Toute action du corps n’est que l’objectivation de cette volonté universelle. Le monde lui-même ne se compose que des manifestations de cette volonté, puissance aveugle qui travaille sans but et sans repos, qui s’élève par degrés de la matière inorganique à la raison humaine, en passant par l'irritabilité des plantes et la sensibilité des animaux, puisque la vie est une lutte pour l'existence où l'on est sûr d'être vaincu, c'est-à-dire de mourir. L'intelligence n'est qu'un agent de la volonté chargé de pourvoir à la vie de l'individu.
L'art et la pitié
Le fond de la conscience humaine elle-même ne serait que la tendance irrésistible au vouloir-vivre, illusion fatalement déçue. Le premier moyen pour s'affranchir de cette illusion est l'art, ce frère aîné de la philosophie. Par l'art – et notamment par la musique, d’où l’intérêt de Wagner pour Schopenhauer –, le génie contemple les Idées éternelles et sait les exprimer ; et, par la contemplation, il échappe aux dures nécessités de la vie.
Mais il n'est que peu de génies. Pour l'homme ordinaire, la voie du salut le plus à sa portée est la morale. L'existence n'est qu'une souffrance, puisque l'homme ne peut guider sa destinée. Mais par l'amour (tel que Jésus-Christ l'a enseigné) et par la pitié, qui lui révèle la fraternité humaine, l'homme peut se délivrer de l'égoïsme. La seule libération véritable et totale est le « quiétisme » de la volonté individuelle, qui laisse toute sa valeur à la volonté universelle. Il faut abolir en soi le vouloir-vivre, il faut « sortir du monde de la vie et entrer dans l'inconscience », dans le néant du nirvana pour parler le langage de l'hindouisme. Le suicide ne représente pas une solution, car il est encore inspiré par la passion.
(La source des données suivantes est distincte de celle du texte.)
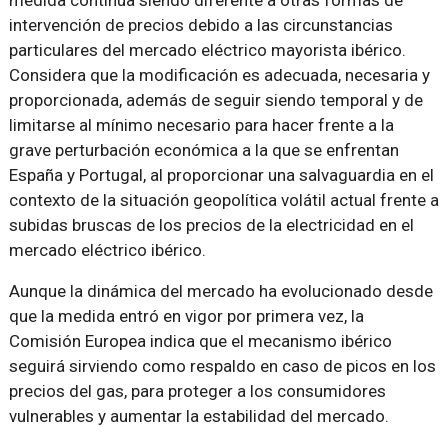
intervención de precios debido a las circunstancias
particulares del mercado eléctrico mayorista ibérico.
Considera que la modificación es adecuada, necesaria y
proporcionada, además de seguir siendo temporal y de
limitarse al mínimo necesario para hacer frente a la
grave perturbación económica a la que se enfrentan
España y Portugal, al proporcionar una salvaguardia en el
contexto de la situación geopolítica volátil actual frente a
subidas bruscas de los precios de la electricidad en el
mercado eléctrico ibérico.
Aunque la dinámica del mercado ha evolucionado desde
que la medida entró en vigor por primera vez, la
Comisión Europea indica que el mecanismo ibérico
seguirá sirviendo como respaldo en caso de picos en los
precios del gas, para proteger a los consumidores
vulnerables y aumentar la estabilidad del mercado.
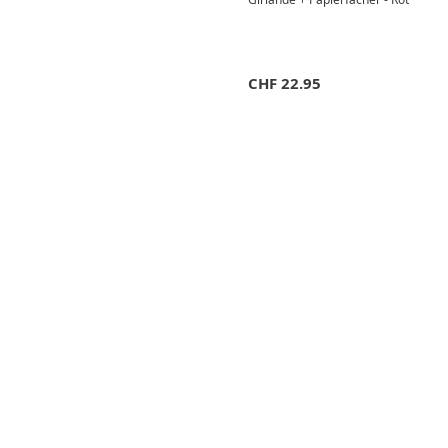
CHF
22.95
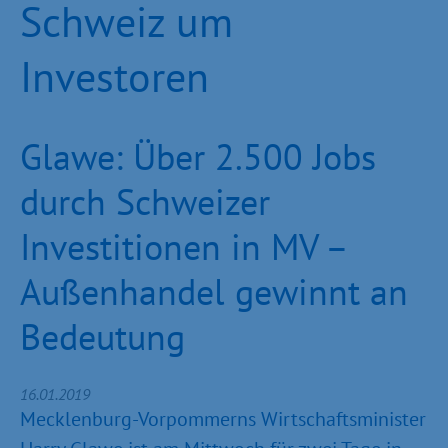
Schweiz um
Investoren
Glawe: Über 2.500 Jobs
durch Schweizer
Investitionen in MV –
Außenhandel gewinnt an
Bedeutung
16.01.2019
Mecklenburg-Vorpommerns Wirtschaftsminister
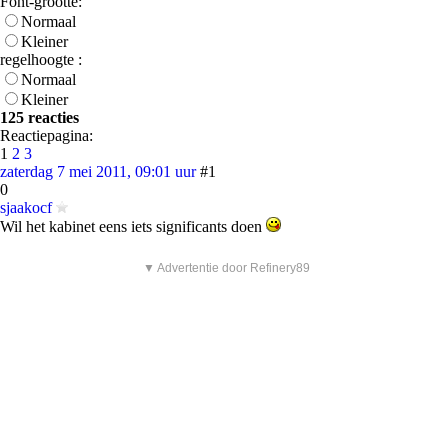
Font-grootte:
Normaal
Kleiner
regelhoogte :
Normaal
Kleiner
125 reacties
Reactiepagina:
1
2
3
zaterdag 7 mei 2011, 09:01 uur
#1
0
sjaakocf
Wil het kabinet eens iets significants doen
▼ Advertentie door Refinery89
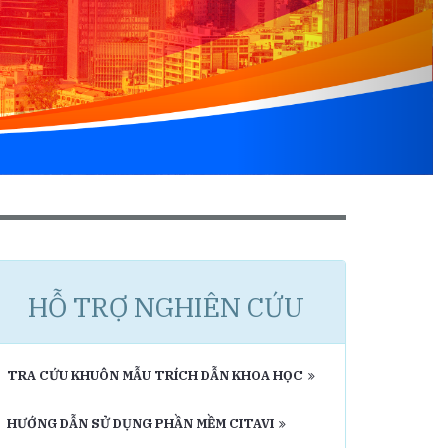
HỖ TRỢ NGHIÊN CỨU
TRA CỨU KHUÔN MẪU TRÍCH DẪN KHOA HỌC
HƯỚNG DẪN SỬ DỤNG PHẦN MỀM CITAVI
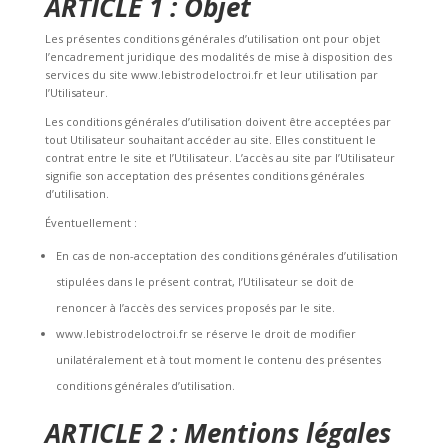
ARTICLE 1 : Objet
Les présentes conditions générales d’utilisation ont pour objet
l’encadrement juridique des modalités de mise à disposition des
services du site www.lebistrodeloctroi.fr et leur utilisation par
l’Utilisateur.
Les conditions générales d’utilisation doivent être acceptées par
tout Utilisateur souhaitant accéder au site. Elles constituent le
contrat entre le site et l’Utilisateur. L’accès au site par l’Utilisateur
signifie son acceptation des présentes conditions générales
d’utilisation.
Éventuellement :
En cas de non-acceptation des conditions générales d’utilisation
stipulées dans le présent contrat, l’Utilisateur se doit de
renoncer à l’accès des services proposés par le site.
www.lebistrodeloctroi.fr se réserve le droit de modifier
unilatéralement et à tout moment le contenu des présentes
conditions générales d’utilisation.
A
RTICLE 2 : Mentions légales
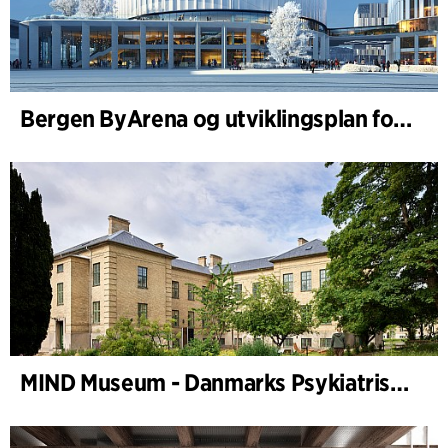
Bergen ByArena og utviklingsplan for Nygårdstangen
MIND Museum - Danmarks Psykiatriske Museum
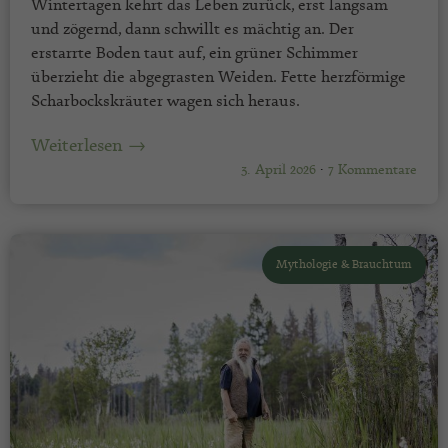
Wintertagen kehrt das Leben zurück, erst langsam
und zögernd, dann schwillt es mächtig an. Der
erstarrte Boden taut auf, ein grüner Schimmer
überzieht die abgegrasten Weiden. Fette herzförmige
Scharbockskräuter wagen sich heraus.
Weiterlesen →
3. April 2026
·
7 Kommentare
Mythologie & Brauchtum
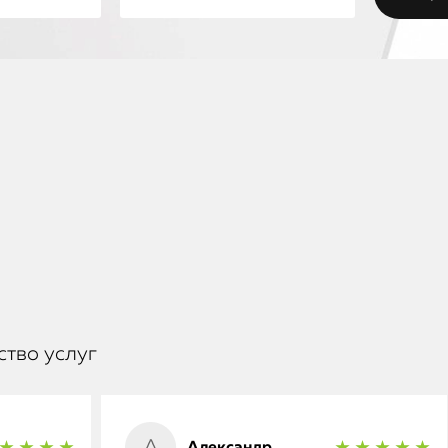
ство услуг
Александр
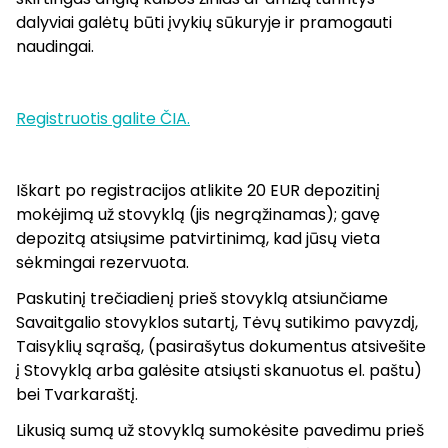
dalyviai galėtų būti įvykių sūkuryje ir pramogauti
naudingai.
Registruotis galite ČIA.
Iškart po registracijos atlikite 20 EUR depozitinį
mokėjimą už stovyklą (jis negrąžinamas); gavę
depozitą atsiųsime patvirtinimą, kad jūsų vieta
sėkmingai rezervuota.
Paskutinį trečiadienį prieš stovyklą atsiunčiame
Savaitgalio stovyklos sutartį, Tėvų sutikimo pavyzdį,
Taisyklių sąrašą, (pasirašytus dokumentus atsivešite
į Stovyklą arba galėsite atsiųsti skanuotus el. paštu)
bei Tvarkaraštį.
Likusią sumą už stovyklą sumokėsite pavedimu prieš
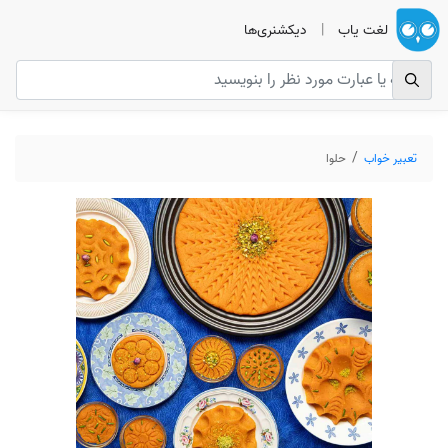
لغت یاب
|
دیکشنری‌ها
تعبیر خواب
حلوا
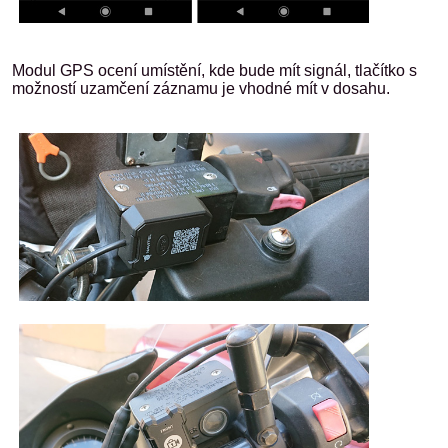
Modul GPS ocení umístění, kde bude mít signál, tlačítko s
možností uzamčení záznamu je vhodné mít v dosahu.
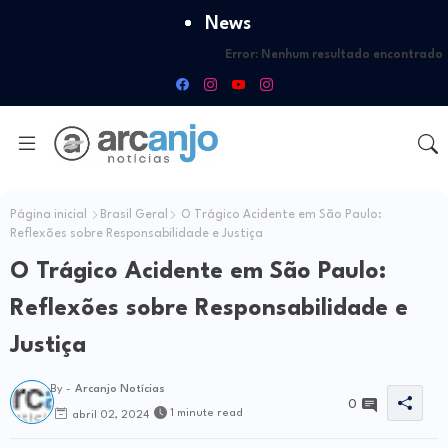
News
Error:
Nenhum resultado encontrado
Página inicial
Brasil Geral
O Trágico Acidente em São Paulo:
Reflexões sobre Responsabilidade e Justiça
O Trágico Acidente em São Paulo:
Reflexões sobre Responsabilidade e
Justiça
By -
Arcanjo Notícias
0
1 minute read
abril 02, 2024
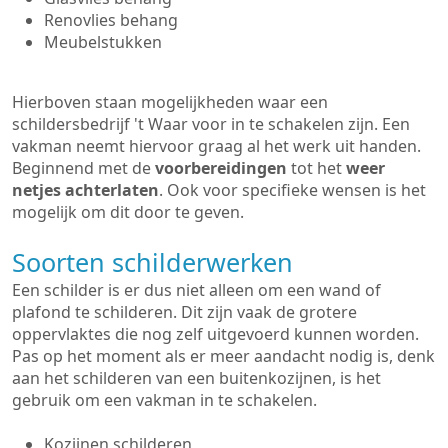
Renovlies behang
Meubelstukken
Hierboven staan mogelijkheden waar een
schildersbedrijf 't Waar voor in te schakelen zijn. Een
vakman neemt hiervoor graag al het werk uit handen.
Beginnend met de
voorbereidingen
tot het
weer
netjes achterlaten
. Ook voor specifieke wensen is het
mogelijk om dit door te geven.
Soorten schilderwerken
Een schilder is er dus niet alleen om een wand of
plafond te schilderen. Dit zijn vaak de grotere
oppervlaktes die nog zelf uitgevoerd kunnen worden.
Pas op het moment als er meer aandacht nodig is, denk
aan het schilderen van een buitenkozijnen, is het
gebruik om een vakman in te schakelen.
Kozijnen schilderen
Dans cette philosophie pessimiste, l'essence de l'être n'est donc qu'un effort douloureux, dont la libération n'est point dans le plaisir, répit négatif qui résulte de l'interruption momentanée de la souffrance, mais dans l'effort de l'intelligence, dans l'art, dans l'ascétisme et dans la pitié. Au final, c'est la pitié, « principe réel de toute justice spontanée et de toute vraie charité », qui constituera le fondement de la morale.